Similarity Effect on originality score
≥ 0.95 Score = 0; trader explicitly calls out the recycle
0.85–0.95 Score halved
0.70–0.85 Score reduced by 25%
< 0.70 No penalty

2. Port memory

Each station carries a per-player record (StationPlayerMemory):

  • Number of haggling sessions and their outcomes.
  • Average originality score over the window.
  • Last-seen timestamp.

Repeated visits with declining originality trigger a fatigue modifier on the trader's mood — the trader is cordial on first meet, skeptical on the third, dismissive by the sixth low-effort attempt. Fatigue ages out at 1 point per real-time day.

3. Context validation

Already detailed in context verification above. Falsifiable claims are validated; failures both zero the context score and feed an in-character rebuttal back to the player ("My logs say your hull is at 94% — try again.").

4. Cooldowns

Limit Window
Narrative haggling attempts per station 3 per real-time hour
Narrative haggling attempts per player 30 per real-time hour
Same-target-price retries 1 per session

Cooldown counters are server-enforced and visible in the trade UI as a shrinking timer.

Trader personality JSONB

The per-station trader configuration lives in Station.trader_personality (JSONB). The schema — including haggling_difficulty, trust_level, memory_duration, and the personality type enum — is documented in DATA_MODELS/jsonb-schema.md.

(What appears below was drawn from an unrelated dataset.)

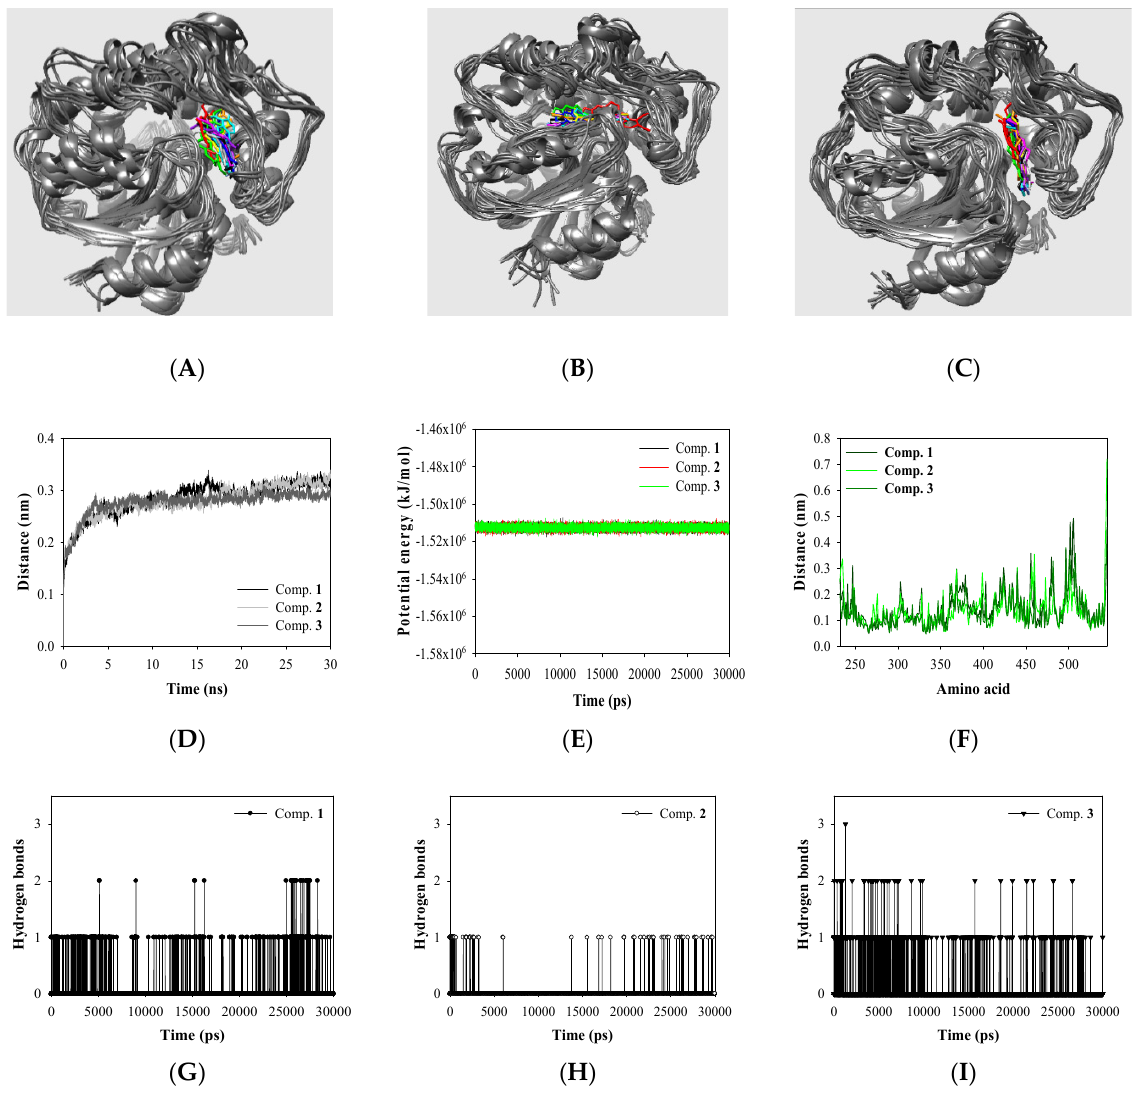
Figure 4. The superpositions of inhibitors 1 – 3 ( A – C ), the RMSD ( D ), potential energy ( E ), RMSF ( F ), hydrogen bonds ( G – I ) of the simulation calculated during 30,000 ps. hydrogen bonds ( G – I ) of the simulation calculated during 30,000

This document does not duplicate that schema; the constraints there (haggling_difficulty 1–10, trust_level 0–100, memory_duration in days) are the source of truth.

Source map

Concern Path Status
Numerical haggling round loop services/gameserver/src/services/trading_service.py:negotiate_price (target, doesn't exist) 📐 Design-only
Narrative haggling service services/gameserver/src/services/ai_haggling_service.py (target, doesn't exist) 📐 Design-only
Embedding-similarity DB services/gameserver/src/services/haggling_memory_service.py (target, doesn't exist) 📐 Design-only
Port-personality archetypes services/gameserver/src/core/trader_personalities.py (target) 📐 Design-only
Trader personality JSONB on station services/gameserver/src/models/station.py (trader_personality column) 🚧 Partial
Context-validation hooks (ship, travel, combat logs) services/gameserver/src/services/player_state_service.py (target) 📐 Design-only
LLM provider plumbing shared with ARIA — see OPERATIONS/aria.md 🚧 Partial
Haggling API surface services/gameserver/src/api/routes/trading.py (extension target) 📐 Design-only

Overall: ✅ Shipped — numerical haggling (haggle_service.py runs the ADR-0079 band engine: 4-round counter/accept/reject, realized price clamped to the [0.80, 1.20] × fair-price band intersected with the commodity's hard [min, max], per-(station, player) 90-day memory, seeded trader_personality archetypes). 📐 Design-only — narrative haggling, embedding similarity, port memory, context validation, cooldowns, scaling difficulty, and archetype-driven appeal preferences (all rely on the narrative-haggling service, which does not exist yet).

Numerical haggling is the launch-priority path. Narrative haggling is post-launch and gated behind the ARIA security model.